Hill - based at the Otahuhu Recreation & Youth Centre - said the ease with which fast-food outlets could be opened up needed to be examined and perhaps they should be treated the same as liquor stores.
"We're starting to do good things with tobacco in terms of taxing it at a higher rate and advertising. We're also starting to do good things with alcohol controls, but currently it's a big free-for-all with the takeaways. Henderson-Massey local board chairwoman Vanessa Neeson was stunned by the number of takeaway outlets in her neighbourhood.
"Unfortunately, there's nothing we can do about it because anyone is able to submit a resource consent and if they tick all the boxes then they can open. But it's a problem, that's for sure.
"I would like there to be [more regulations] but I'm not sure how that would work. Unfortunately a lot of families are losing their ability to actually cook meals because they're time poor mums and dads are both working 24/7 so it's an issue in this day and age."
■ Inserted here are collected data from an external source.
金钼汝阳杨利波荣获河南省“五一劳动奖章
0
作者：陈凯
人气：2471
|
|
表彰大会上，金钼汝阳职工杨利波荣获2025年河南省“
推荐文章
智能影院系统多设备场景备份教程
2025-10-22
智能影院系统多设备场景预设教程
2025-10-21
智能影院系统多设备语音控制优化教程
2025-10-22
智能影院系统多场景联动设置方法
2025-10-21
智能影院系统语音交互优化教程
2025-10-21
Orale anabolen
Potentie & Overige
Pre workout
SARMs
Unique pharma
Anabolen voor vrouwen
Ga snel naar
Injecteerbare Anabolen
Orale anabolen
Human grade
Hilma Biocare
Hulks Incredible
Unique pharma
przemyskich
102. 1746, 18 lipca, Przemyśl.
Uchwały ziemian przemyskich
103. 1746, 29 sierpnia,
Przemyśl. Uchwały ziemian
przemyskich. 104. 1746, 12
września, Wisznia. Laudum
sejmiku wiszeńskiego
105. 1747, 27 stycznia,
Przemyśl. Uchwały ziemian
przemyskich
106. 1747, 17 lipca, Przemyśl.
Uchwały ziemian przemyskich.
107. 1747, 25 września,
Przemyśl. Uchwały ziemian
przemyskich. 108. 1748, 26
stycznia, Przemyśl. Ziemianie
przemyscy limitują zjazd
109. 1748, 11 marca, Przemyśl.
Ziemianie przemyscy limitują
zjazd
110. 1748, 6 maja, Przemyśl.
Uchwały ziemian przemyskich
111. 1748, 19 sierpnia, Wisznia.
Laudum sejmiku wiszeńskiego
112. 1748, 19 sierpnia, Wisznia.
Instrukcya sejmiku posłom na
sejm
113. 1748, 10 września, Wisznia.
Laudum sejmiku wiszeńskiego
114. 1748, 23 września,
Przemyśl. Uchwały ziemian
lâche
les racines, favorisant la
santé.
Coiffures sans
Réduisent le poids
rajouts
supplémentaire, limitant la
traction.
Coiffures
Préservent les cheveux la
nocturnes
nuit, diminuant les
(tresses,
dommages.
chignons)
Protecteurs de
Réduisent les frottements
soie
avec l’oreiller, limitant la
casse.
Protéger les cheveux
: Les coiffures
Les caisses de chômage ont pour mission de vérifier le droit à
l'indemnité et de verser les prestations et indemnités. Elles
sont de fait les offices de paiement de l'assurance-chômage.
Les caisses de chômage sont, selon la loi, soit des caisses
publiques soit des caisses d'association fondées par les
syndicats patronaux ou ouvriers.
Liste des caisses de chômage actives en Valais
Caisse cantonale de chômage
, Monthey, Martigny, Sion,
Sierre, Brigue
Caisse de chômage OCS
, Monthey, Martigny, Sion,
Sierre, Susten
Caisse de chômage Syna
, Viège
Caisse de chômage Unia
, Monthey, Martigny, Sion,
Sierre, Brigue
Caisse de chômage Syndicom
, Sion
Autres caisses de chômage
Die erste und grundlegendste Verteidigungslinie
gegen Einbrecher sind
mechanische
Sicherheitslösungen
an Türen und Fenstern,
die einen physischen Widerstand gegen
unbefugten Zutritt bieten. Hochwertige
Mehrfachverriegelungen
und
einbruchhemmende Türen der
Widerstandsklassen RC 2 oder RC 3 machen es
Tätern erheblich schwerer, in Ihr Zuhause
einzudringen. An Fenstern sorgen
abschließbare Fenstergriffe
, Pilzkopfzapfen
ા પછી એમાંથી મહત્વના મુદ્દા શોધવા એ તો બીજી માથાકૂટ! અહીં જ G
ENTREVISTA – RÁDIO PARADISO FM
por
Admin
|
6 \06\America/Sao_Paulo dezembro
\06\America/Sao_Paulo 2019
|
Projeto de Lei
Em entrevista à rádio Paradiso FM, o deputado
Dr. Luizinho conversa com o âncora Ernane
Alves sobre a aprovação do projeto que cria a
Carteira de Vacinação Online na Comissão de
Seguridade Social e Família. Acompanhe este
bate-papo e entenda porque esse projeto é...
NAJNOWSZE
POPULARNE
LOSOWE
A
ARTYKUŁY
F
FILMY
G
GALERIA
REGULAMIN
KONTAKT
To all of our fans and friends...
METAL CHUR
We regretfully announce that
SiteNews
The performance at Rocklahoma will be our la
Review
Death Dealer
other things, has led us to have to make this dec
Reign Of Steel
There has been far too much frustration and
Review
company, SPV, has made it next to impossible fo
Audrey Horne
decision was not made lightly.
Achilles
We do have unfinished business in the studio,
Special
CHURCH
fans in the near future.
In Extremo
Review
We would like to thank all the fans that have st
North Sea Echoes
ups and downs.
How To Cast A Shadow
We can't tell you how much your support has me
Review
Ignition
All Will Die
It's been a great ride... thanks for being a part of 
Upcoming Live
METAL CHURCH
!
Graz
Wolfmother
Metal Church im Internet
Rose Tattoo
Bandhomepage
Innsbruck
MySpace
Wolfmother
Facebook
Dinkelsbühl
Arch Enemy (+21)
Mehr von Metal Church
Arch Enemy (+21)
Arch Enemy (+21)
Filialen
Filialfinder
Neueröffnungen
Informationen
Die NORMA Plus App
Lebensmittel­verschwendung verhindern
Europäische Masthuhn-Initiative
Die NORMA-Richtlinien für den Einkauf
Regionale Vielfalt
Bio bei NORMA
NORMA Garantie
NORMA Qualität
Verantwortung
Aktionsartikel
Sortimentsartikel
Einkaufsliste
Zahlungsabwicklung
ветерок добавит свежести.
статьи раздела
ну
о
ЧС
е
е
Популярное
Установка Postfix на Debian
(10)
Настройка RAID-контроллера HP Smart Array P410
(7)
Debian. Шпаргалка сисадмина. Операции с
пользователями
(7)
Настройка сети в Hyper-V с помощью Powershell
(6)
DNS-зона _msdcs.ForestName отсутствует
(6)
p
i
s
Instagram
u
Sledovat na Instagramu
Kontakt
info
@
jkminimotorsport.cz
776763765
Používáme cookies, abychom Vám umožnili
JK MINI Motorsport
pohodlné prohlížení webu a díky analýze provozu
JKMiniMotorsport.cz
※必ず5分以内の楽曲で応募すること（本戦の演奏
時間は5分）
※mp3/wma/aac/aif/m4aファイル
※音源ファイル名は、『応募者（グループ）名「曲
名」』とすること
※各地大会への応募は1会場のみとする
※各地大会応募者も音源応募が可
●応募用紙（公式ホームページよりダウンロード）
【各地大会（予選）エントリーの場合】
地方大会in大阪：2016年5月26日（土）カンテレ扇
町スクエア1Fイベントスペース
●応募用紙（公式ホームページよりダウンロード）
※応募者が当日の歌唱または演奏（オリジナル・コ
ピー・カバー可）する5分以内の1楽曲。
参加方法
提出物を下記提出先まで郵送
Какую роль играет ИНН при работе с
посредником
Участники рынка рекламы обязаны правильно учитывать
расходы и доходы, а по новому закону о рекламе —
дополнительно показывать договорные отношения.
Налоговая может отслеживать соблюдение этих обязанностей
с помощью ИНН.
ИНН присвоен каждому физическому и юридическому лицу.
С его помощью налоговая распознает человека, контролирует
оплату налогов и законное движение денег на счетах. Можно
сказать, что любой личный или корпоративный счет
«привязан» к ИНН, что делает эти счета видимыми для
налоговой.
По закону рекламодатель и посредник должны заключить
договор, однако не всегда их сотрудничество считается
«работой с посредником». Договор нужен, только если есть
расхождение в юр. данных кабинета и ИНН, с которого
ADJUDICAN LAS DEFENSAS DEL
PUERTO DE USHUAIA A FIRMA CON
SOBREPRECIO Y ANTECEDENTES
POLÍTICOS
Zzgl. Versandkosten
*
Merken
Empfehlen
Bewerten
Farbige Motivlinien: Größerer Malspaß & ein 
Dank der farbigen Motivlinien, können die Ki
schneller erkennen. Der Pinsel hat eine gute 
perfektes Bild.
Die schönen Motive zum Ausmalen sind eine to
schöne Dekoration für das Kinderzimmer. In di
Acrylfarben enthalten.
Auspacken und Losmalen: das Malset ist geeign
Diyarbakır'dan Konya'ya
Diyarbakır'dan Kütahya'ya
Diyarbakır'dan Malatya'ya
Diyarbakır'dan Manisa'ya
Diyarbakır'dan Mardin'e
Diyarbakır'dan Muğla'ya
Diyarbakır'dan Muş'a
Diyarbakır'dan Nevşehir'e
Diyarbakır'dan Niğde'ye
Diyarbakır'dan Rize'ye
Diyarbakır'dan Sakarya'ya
For labourer James Clark, who was eating a KFC lunch in his car, it's just easier to grab a bite at one of the plentiful takeaway outlets than to make lunch him-self - and it's cheap.
"You get three pieces of chicken, a lot of chips and a drink for $5 and that's a pretty round meal for me.
"For me it's about money...but I'm going to sweat it out in a few hours anyway, and I bike to and from work as well."
Central Auckland couple Liam Joyce and Alex Wood said getting Burger Fuel for lunch was a rare treat, but the number of fast-food outlets on Lincoln Rd could be tempting.
"We were driving down the road and were just overwhelmed by how many places there were," Wood said. "I have no willpower whatsoever. If I smell KFC I'll want it for days."
Researchers from the universities of Auckland, Otago and Oxford this week released a study which found that some 2,400 lives a year could be saved by putting a 20 per cent tax on our saltiest, fattiest foods and by cutting the price of fruit and vegetables with a 20 per cent subsidy.
McDonald's said in a statement that the Lincoln Rd branch, which opened in 1989, offered "good access and convenience for customers".
Don't blame us - it's your choice
Lincoln Rd kebab shop owner Etem Koksal says people make their own choices about what they eat - but even he wouldn't recommend having too many kebabs each week.
Koksal has owned Roadside Kebabs for the past five years and said the location was ideal because of the amount of through-traffic and the adjoining residential streets.
"We have people who work around here - office people and all that - coming for lunch and also people who live in the area come for dinner."
He acknowledged the huge variety of fast-food joints on Lincoln Rd was bad for the community's health, but said his store was not nearly as bad as the big chains. "But people decide for themselves what they eat, and everyone knows what's not good for you."
Koksal, who also owns a kebab store in Mt Albert, was apprehensive about the new development bringing more takeaway outlets. "There are already a lot of places around here so that means there's competition - it will make a difference."